A new study provides further evidence that students rate female lecturers more harshly than male academics in course evaluations.
Researchers examined five years’ worth of evaluations from Erasmus University Rotterdam’s International Institute of Social Studies and found that female lecturers were 11 percentage points less likely to receive an average score of at least four out of five from their students.
The study raises questions about the reliability of questionnaires such as the UK’s National Student Survey, which, as part of the teaching excellence framework (TEF), will play a key role in determining the tuition fees that English universities will be allowed to charge.

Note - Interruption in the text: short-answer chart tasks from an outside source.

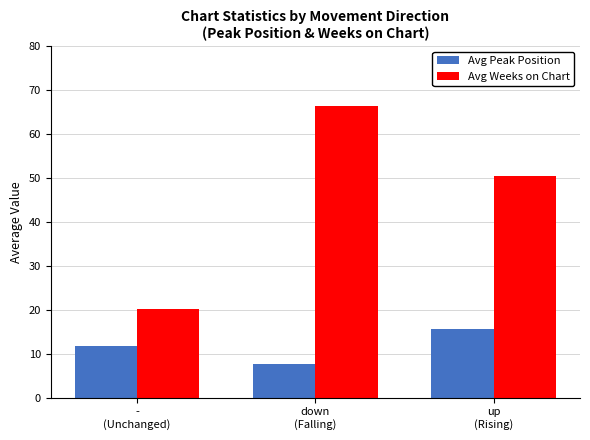

What is the smallest value displayed?

7.7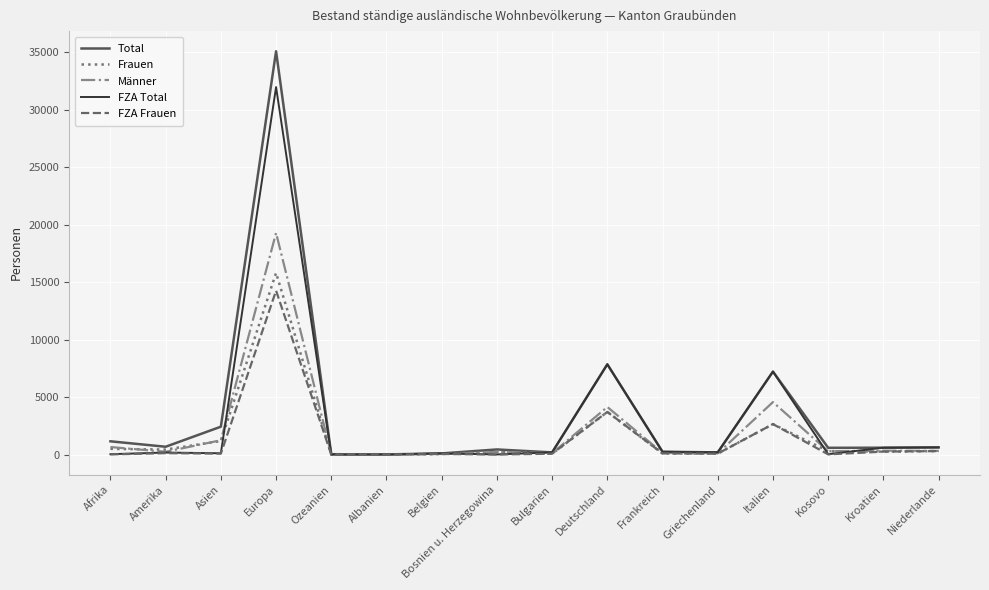

True or false: FZA Total has a value of 7218 at Italien.

True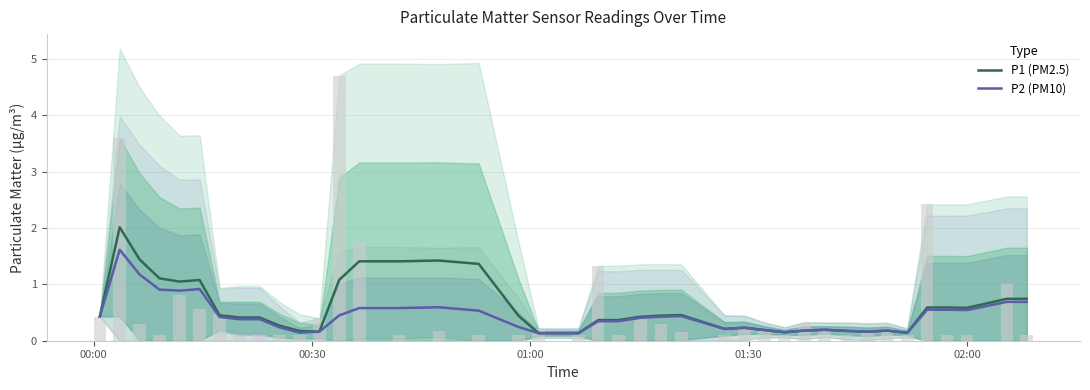

What is the minimum value shown in the chart?

0.1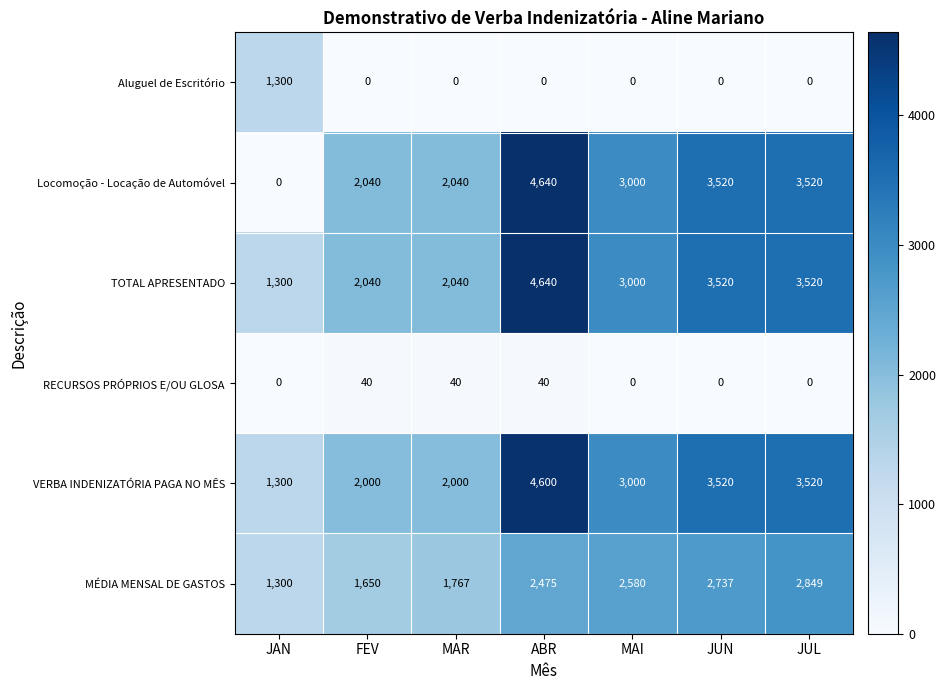

How many VERBA INDENIZATÓRIA PAGA NO MÊS values are between 2000 and 3520?

5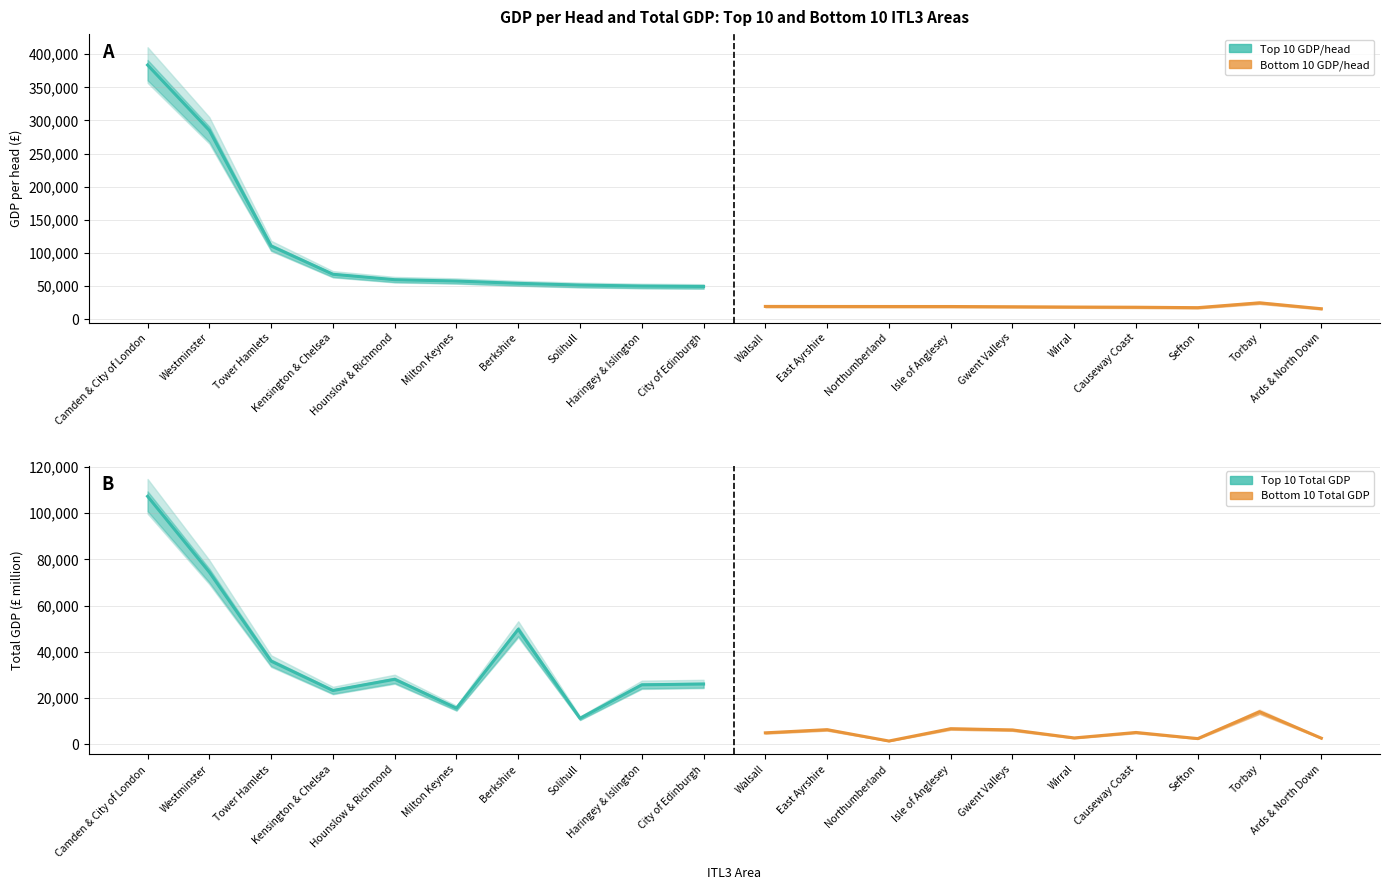

Count the number of data series in this chart.

4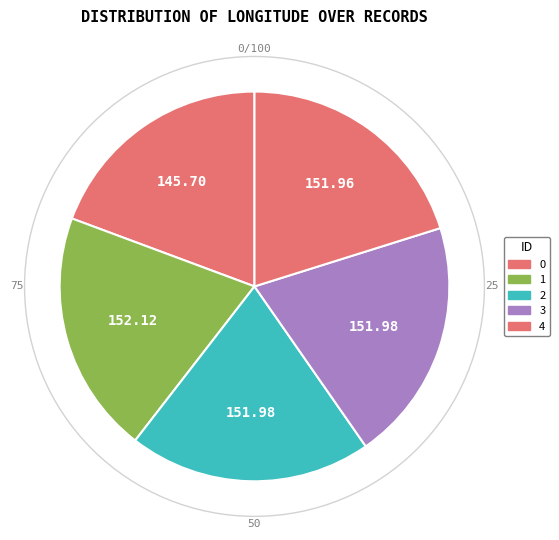

Which slice is the largest?

1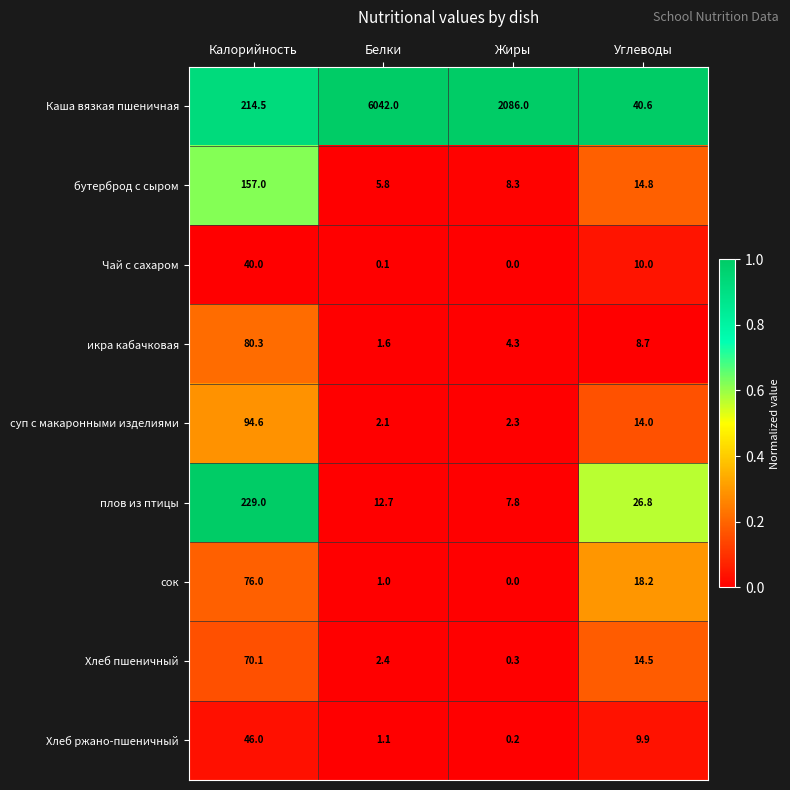

What is the total value across all series at Жиры?

2109.2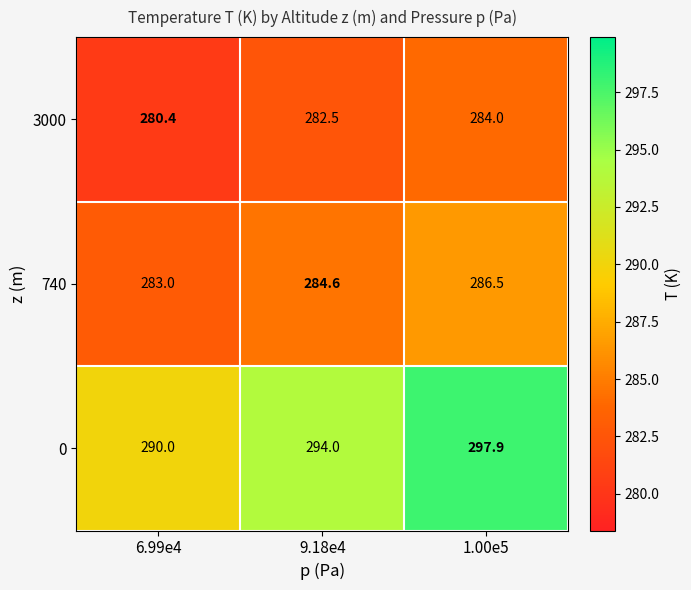

At how many categories does at least one series exceed 289?

3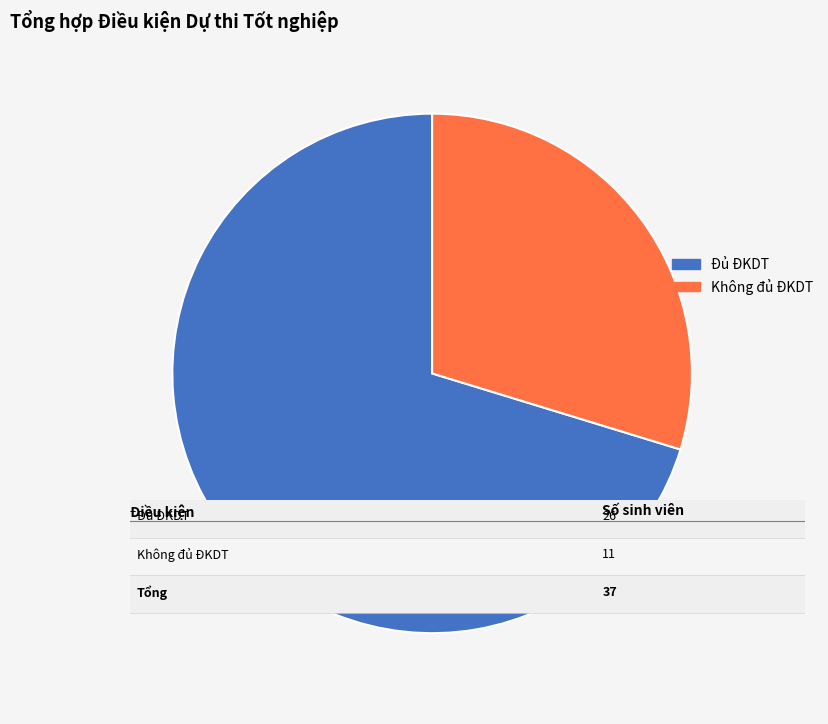

Is it true that Không đủ ĐKDT is 37% of the pie?

False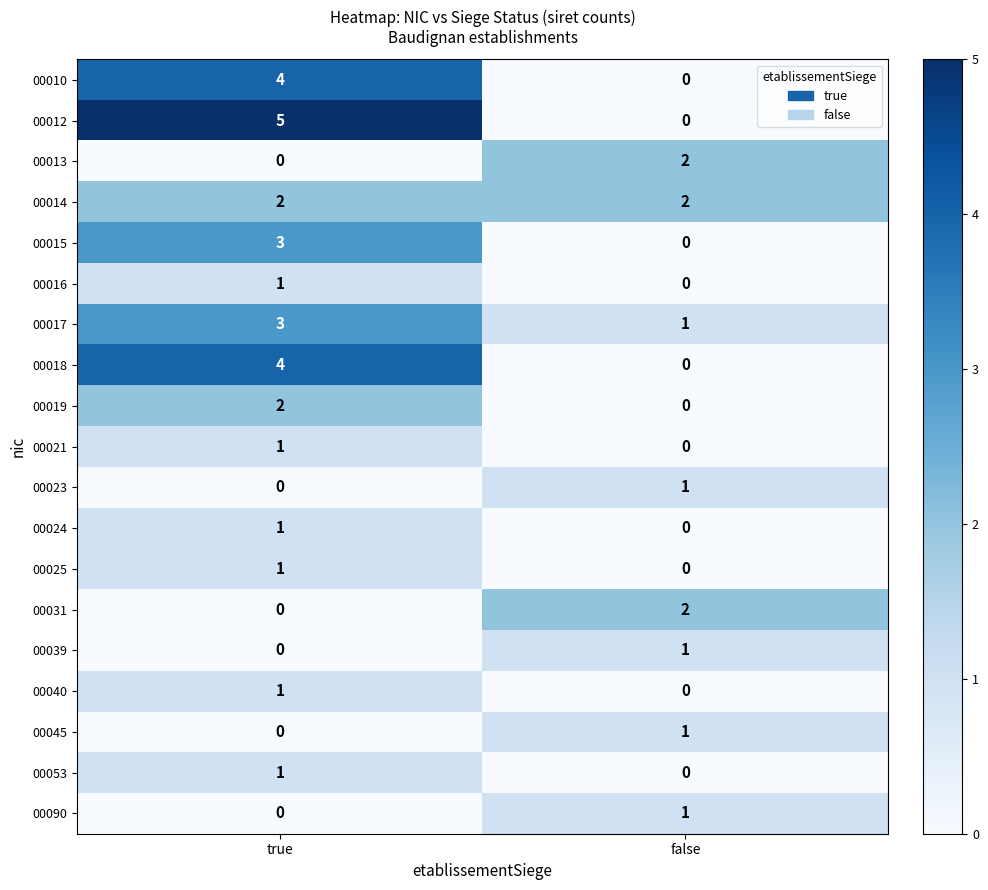

What is the total value across all series at true?

29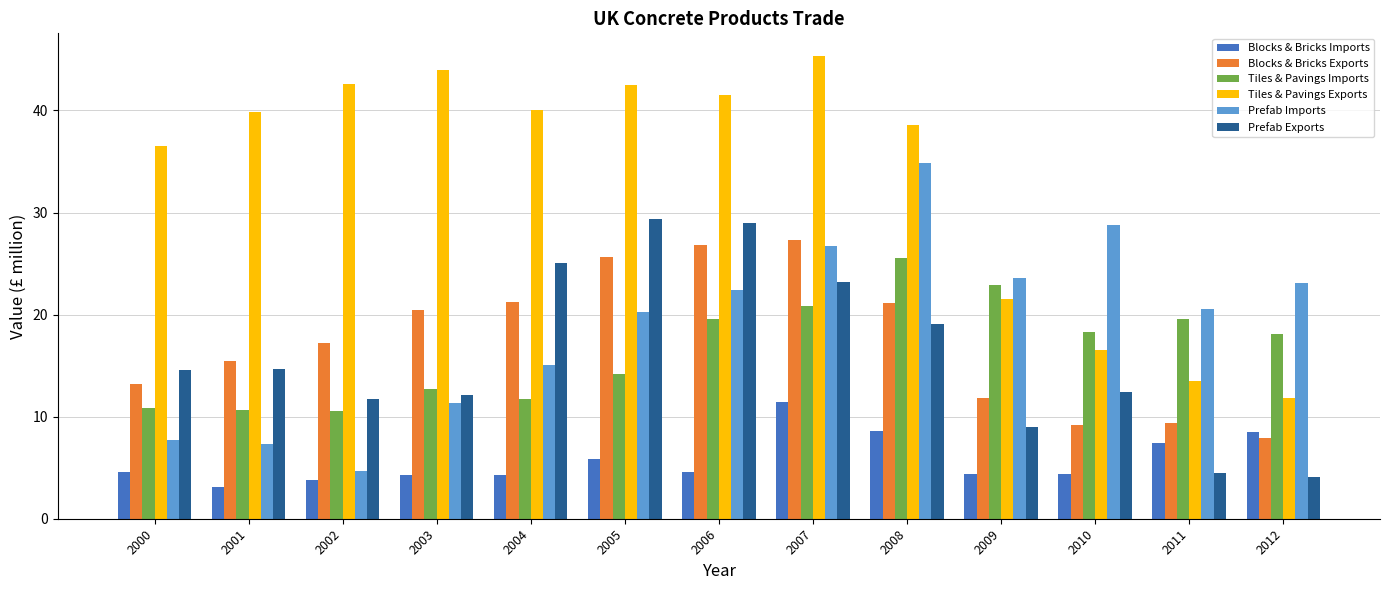

Are the bars horizontal?

No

There is growing evidence that gender bias is a problem in student surveys. The Erasmus University paper follows a 2014 study by Anne Boring, a postdoctoral researcher at Sciences Po in Paris, which found that male students at one university were 30 per cent more likely to rate male teachers as excellent than they were female lecturers.
The Dutch paper also adds to doubts about the use of such ratings in hiring and promotion decisions. For Erasmus staff, a course rating of four or higher is vital because lecturers will be considered for promotion to assistant professor only if they have passed this threshold.
Researchers Natascha Wagner, Matthias Rieger and Katherine Voorvelt compared the evaluations of academics teaching 272 modules on a social studies master’s programme for their study, which has been published in the Economics of Education Review.
Once course-specific effects were controlled for, female academics received average scores that were 0.12 point lower than men’s on a five-point scale. While this sounds like a small difference, ratings were clustered very tightly around the overall average of 4.27, and gender was found to account for more than a quarter (27.6 per cent) of the variation in ratings.
Dr Wagner, an assistant professor in development economics, said that the results revealed evidence of “gender bias against female teachers” and confirmed that student evaluations “do not exclusively evaluate the quality of a course”.
She argued that student evaluations should not form part of hiring and promotion decisions because such a move “may put female lecturers at a disadvantage”.
“Employing student evaluations as a measure for teaching quality might be highly misleading,” Dr Wagner added.
Although previous studies have found evidence of bias against ethnic minority lecturers in student surveys, the Erasmus researchers found that any such effects were not statistically significant.